BOOK TWO: 1805
19. CHAPTER XIX
(continued)
"Hur-a-a-a-ah!" came a roar of voices. "Let anyone come my way now,"
thought Rostov driving his spurs into Rook and letting him go at a
full gallop so that he outstripped the others. Ahead, the enemy was
already visible. Suddenly something like a birch broom seemed to sweep
over the squadron. Rostov raised his saber, ready to strike, but at
that instant the trooper Nikitenko, who was galloping ahead, shot away
from him, and Rostov felt as in a dream that he continued to be
carried forward with unnatural speed but yet stayed on the same
spot. From behind him Bondarchuk, an hussar he knew, jolted against
him and looked angrily at him. Bondarchuk's horse swerved and galloped
past.
"How is it I am not moving? I have fallen, I am killed!" Rostov
asked and answered at the same instant.

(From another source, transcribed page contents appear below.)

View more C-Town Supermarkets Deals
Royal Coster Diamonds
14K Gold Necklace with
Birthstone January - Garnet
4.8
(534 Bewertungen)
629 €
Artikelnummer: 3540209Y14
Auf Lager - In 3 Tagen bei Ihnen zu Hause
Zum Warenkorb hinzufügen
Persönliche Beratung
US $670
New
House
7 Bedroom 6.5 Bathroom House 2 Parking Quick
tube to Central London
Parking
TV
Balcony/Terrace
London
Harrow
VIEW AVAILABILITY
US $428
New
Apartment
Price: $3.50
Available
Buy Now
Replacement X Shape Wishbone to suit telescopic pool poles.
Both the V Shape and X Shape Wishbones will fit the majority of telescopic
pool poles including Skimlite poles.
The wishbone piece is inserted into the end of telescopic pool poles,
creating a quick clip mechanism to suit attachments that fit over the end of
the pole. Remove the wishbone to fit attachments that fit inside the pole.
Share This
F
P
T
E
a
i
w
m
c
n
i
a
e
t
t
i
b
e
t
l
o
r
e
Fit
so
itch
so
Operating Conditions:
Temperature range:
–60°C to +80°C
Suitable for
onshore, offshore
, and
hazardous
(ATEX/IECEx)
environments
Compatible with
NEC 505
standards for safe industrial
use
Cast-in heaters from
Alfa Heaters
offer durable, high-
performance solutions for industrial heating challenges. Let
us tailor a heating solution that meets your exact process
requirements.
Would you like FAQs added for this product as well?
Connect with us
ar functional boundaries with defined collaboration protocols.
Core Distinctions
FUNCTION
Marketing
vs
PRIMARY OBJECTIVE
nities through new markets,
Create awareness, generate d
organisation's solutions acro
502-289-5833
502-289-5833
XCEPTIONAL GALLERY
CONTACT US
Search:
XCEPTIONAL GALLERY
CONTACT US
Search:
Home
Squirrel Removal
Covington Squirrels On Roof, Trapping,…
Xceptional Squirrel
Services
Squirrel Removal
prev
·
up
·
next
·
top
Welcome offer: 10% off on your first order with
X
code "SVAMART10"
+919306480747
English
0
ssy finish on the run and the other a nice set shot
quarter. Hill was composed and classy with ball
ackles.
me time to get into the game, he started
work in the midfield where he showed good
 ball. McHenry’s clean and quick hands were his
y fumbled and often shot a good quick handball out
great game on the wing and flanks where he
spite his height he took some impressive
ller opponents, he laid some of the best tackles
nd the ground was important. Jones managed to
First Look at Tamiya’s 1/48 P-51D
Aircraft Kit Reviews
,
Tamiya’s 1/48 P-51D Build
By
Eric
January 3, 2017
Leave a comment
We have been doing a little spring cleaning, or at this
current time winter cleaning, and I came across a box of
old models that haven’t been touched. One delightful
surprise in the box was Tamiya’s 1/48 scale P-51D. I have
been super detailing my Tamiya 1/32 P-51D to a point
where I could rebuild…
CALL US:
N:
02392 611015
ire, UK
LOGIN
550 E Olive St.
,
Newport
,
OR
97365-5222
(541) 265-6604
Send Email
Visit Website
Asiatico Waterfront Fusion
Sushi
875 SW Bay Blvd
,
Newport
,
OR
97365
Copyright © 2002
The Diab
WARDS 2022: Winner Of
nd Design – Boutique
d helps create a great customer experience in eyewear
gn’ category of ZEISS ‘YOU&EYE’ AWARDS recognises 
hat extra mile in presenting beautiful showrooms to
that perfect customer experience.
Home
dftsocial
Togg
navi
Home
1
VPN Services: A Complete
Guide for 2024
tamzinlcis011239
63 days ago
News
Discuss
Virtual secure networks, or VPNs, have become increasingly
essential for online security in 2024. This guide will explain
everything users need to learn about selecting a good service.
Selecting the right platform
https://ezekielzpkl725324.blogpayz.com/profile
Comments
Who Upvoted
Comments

He was alone in the middle
of a field. Instead of the moving horses and hussars' backs, he saw
nothing before him but the motionless earth and the stubble around
him. There was warm blood under his arm. "No, I am wounded and the
horse is killed." Rook tried to rise on his forelegs but fell back,
pinning his rider's leg. Blood was flowing from his head; he struggled
but could not rise. Rostov also tried to rise but fell back, his
sabretache having become entangled in the saddle. Where our men
were, and where the French, he did not know. There was no one near.
Having disentangled his leg, he rose. "Where, on which side, was now
the line that had so sharply divided the two armies?" he asked himself
and could not answer. "Can something bad have happened to me?" he
wondered as he got up: and at that moment he felt that something
superfluous was hanging on his benumbed left arm. The wrist felt as if
it were not his. He examined his hand carefully, vainly trying to find
blood on it. "Ah, here are people coming," he thought joyfully, seeing
some men running toward him. "They will help me!" In front came a
man wearing a strange shako and a blue cloak, swarthy, sunburned,
and with a hooked nose. Then came two more, and many more running
behind. One of them said something strange, not in Russian. In among
the hindmost of these men wearing similar shakos was a Russian hussar.
He was being held by the arms and his horse was being led behind him.